== Segment start ==

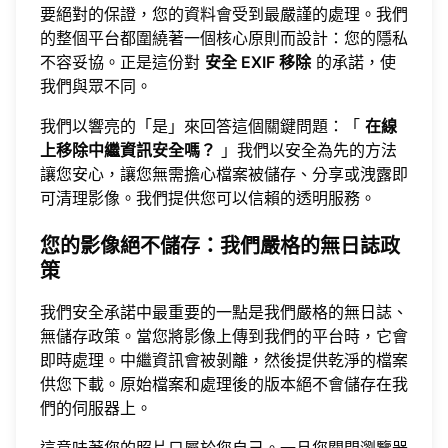
要絕對的保證，您的資料會受到最嚴謹的處理。我們
的整個平台都圍繞著一個核心原則而設計：您的隱私
不容妥協。正是這份對
安全 EXIF 移除
的承諾，使
我們與眾不同。
我們以響亮的「是」來回答這個關鍵問題：「
在線
上移除中繼資訊安全嗎？
」我們以安全為先的方法
讓您安心，讓您無需擔心檔案被儲存、分享或洩露即
可清理影像。我們提供您可以信賴的透明服務。
您的影像絕不儲存：我們嚴格的無日誌政
策
我們安全承諾中最重要的一點是我們嚴格的無日誌、
無儲存政策。當您將影像上傳到我們的平台時，它會
即時處理。中繼資訊會被剝離，然後提供乾淨的檔案
供您下載。原始檔案和處理後的版本絕不會儲存在我
們的伺服器上。
這意味著您的照片只屬於您自己。一旦您關閉瀏覽器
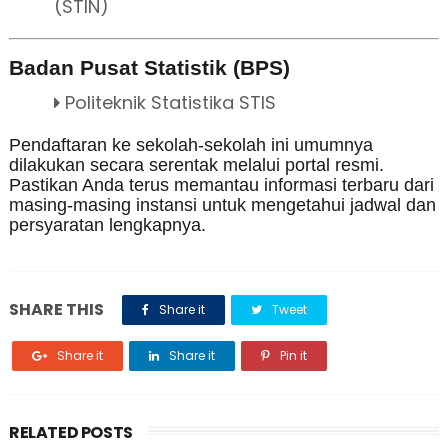
(STIN)
Badan Pusat Statistik (BPS)
Politeknik Statistika STIS
Pendaftaran ke sekolah-sekolah ini umumnya
dilakukan secara serentak melalui portal resmi.
Pastikan Anda terus memantau informasi terbaru dari
masing-masing instansi untuk mengetahui jadwal dan
persyaratan lengkapnya.
SHARE THIS
Share it
Tweet
Share it
Share it
Pin it
RELATED POSTS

== Segment end ==

» **Task details**: Print exactly the first line of the entries and every line after it through the one that contains "dilakukan secara serentak", leaving the pictures out.

» **Answer box**:
要絕對的保證，您的資料會受到最嚴謹的處理。我們
的整個平台都圍繞著一個核心原則而設計：您的隱私
不容妥協。正是這份對
安全 EXIF 移除
的承諾，使
我們與眾不同。
我們以響亮的「是」來回答這個關鍵問題：「
在線
上移除中繼資訊安全嗎？
」我們以安全為先的方法
讓您安心，讓您無需擔心檔案被儲存、分享或洩露即
可清理影像。我們提供您可以信賴的透明服務。
您的影像絕不儲存：我們嚴格的無日誌政
策
我們安全承諾中最重要的一點是我們嚴格的無日誌、
無儲存政策。當您將影像上傳到我們的平台時，它會
即時處理。中繼資訊會被剝離，然後提供乾淨的檔案
供您下載。原始檔案和處理後的版本絕不會儲存在我
們的伺服器上。
這意味著您的照片只屬於您自己。一旦您關閉瀏覽器
(STIN)
Badan Pusat Statistik (BPS)
Politeknik Statistika STIS
Pendaftaran ke sekolah-sekolah ini umumnya
dilakukan secara serentak melalui portal resmi.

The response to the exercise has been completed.